-- Text segment follows --

Nurses, do you routinely do beds and baths?

Nurses General Nursing

Published

  1. Nurses, do you ROUTINELY perform beds and baths for your patients?

    • 61
      Yes, all the time
    • 35
      No, my institution provides an NA for this type of patient care
    • 6
      I am assigned 1 or 2 along with my assignment
    • 10
      Only if the NA calls off

112 members have participated

Do you routinely do beds and baths along with your patient assignment or does your hospital institution provide an aid to deliver this type of care? I am an RN and at my new place of employment, I am responsible for beds, baths, mouth care, lunch and dinner delivery and tray pick up, and more often than not vitals and blood sugars. The typical patient assignment is about 5 primary with usually a new admission or two. When we do have an aid they usually only do one or two beds and baths along with vitals and blood sugars.

As for acuity, some very sick patients. I would estimate that only 2 of the assignment can perform these activities by themselves. Also responsible for feeding the 1 or 2 patients who are total feeds or very limited in their ability to feed themselves. Is this the norm?

As a recently former CNA it is so cool to hear you nurses who see doing a bath as part of your job and an opportunity to do a physical assessment on your patients. I love to hear about team work, it makes for such a more pleasant working environment-especially when it's crazy busy. It helps when the people you work with don't take themselves too seriously. God bless the load of ya!

-- Text segment concluded --
-- Listed records follows --

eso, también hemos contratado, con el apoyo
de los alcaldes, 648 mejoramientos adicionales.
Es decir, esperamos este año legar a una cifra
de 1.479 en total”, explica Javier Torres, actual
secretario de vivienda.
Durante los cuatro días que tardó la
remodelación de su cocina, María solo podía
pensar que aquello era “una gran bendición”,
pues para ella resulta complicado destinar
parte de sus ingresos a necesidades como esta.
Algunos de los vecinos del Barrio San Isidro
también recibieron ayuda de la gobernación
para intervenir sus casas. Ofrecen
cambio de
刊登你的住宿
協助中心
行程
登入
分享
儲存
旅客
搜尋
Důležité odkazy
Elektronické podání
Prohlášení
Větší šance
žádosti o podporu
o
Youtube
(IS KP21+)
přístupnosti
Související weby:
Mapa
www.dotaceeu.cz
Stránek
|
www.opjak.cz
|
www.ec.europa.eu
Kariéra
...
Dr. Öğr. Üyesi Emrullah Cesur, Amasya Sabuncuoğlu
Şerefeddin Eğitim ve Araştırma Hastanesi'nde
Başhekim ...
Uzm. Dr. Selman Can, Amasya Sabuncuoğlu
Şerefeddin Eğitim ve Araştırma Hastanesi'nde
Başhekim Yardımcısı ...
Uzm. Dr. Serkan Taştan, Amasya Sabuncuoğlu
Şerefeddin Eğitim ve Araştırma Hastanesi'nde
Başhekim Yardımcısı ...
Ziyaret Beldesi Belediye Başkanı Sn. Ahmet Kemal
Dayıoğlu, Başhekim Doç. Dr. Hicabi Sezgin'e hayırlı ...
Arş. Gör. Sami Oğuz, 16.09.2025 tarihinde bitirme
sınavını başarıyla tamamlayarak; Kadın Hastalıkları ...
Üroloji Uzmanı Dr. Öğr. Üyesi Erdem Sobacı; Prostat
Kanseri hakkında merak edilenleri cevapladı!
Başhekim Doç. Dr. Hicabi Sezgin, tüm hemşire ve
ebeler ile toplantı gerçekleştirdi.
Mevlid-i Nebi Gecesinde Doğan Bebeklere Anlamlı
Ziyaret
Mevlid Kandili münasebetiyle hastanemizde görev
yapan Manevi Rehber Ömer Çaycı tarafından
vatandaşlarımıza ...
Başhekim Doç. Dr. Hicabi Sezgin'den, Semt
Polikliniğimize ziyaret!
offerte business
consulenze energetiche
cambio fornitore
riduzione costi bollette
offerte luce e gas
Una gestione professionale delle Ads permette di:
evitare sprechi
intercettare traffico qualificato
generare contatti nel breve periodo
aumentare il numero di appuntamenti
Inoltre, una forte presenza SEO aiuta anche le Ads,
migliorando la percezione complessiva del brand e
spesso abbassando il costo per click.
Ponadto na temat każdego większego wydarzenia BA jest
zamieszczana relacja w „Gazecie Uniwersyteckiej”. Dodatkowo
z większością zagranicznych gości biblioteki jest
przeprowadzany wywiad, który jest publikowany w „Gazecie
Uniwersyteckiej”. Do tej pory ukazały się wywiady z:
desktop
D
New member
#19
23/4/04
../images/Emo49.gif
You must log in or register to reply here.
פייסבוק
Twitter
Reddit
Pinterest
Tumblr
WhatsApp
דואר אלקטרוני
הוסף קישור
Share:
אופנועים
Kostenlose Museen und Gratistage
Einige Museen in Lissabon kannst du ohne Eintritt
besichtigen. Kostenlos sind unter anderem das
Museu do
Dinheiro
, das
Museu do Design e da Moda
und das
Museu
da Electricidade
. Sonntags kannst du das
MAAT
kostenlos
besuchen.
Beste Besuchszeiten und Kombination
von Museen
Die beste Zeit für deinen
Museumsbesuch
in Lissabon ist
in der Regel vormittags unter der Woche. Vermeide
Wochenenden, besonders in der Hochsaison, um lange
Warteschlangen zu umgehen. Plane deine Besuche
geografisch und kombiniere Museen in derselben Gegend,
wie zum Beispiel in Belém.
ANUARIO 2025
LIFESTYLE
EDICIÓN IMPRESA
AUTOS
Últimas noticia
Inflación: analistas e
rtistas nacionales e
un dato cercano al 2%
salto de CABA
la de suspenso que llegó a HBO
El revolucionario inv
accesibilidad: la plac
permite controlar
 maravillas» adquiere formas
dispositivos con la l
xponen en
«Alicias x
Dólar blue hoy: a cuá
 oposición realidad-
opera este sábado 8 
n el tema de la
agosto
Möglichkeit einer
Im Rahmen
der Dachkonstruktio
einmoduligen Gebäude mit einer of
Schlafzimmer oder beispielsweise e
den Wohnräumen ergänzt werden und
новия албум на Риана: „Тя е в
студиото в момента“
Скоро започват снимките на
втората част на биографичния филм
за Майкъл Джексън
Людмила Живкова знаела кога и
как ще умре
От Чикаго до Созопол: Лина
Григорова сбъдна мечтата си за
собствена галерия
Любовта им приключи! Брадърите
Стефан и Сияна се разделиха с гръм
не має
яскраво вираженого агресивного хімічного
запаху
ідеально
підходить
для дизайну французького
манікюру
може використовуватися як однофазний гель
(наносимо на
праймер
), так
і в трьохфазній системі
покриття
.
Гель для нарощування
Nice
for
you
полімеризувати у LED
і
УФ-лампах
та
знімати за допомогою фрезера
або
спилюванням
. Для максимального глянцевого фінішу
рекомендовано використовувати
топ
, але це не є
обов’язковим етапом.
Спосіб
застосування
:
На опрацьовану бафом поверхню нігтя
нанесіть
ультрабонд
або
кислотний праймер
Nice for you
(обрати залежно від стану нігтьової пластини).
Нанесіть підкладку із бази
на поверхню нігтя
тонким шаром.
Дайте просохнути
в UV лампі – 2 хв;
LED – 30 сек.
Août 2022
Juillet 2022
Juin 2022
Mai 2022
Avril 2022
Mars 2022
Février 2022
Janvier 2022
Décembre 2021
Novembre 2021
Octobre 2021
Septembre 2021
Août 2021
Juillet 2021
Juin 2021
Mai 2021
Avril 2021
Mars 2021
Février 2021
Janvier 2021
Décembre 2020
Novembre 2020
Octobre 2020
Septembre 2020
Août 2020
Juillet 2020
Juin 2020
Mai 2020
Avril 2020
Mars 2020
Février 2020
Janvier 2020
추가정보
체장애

-- Listed records concluded --

-- To do --
1. In the nursing forum post, why does the former CNA say they love hearing about teamwork?
2. Copy the nursing forum post word for word, between "Do you routinely do beds and baths along" and "this the norm?", inclusive.

-- Responses by task --
1. The former CNA says teamwork makes for a much more pleasant working environment, especially when things are very busy.

2.
Do you routinely do beds and baths along with your patient assignment or does your hospital institution provide an aid to deliver this type of care? I am an RN and at my new place of employment, I am responsible for beds, baths, mouth care, lunch and dinner delivery and tray pick up, and more often than not vitals and blood sugars. The typical patient assignment is about 5 primary with usually a new admission or two. When we do have an aid they usually only do one or two beds and baths along with vitals and blood sugars.

As for acuity, some very sick patients. I would estimate that only 2 of the assignment can perform these activities by themselves. Also responsible for feeding the 1 or 2 patients who are total feeds or very limited in their ability to feed themselves. Is this the norm?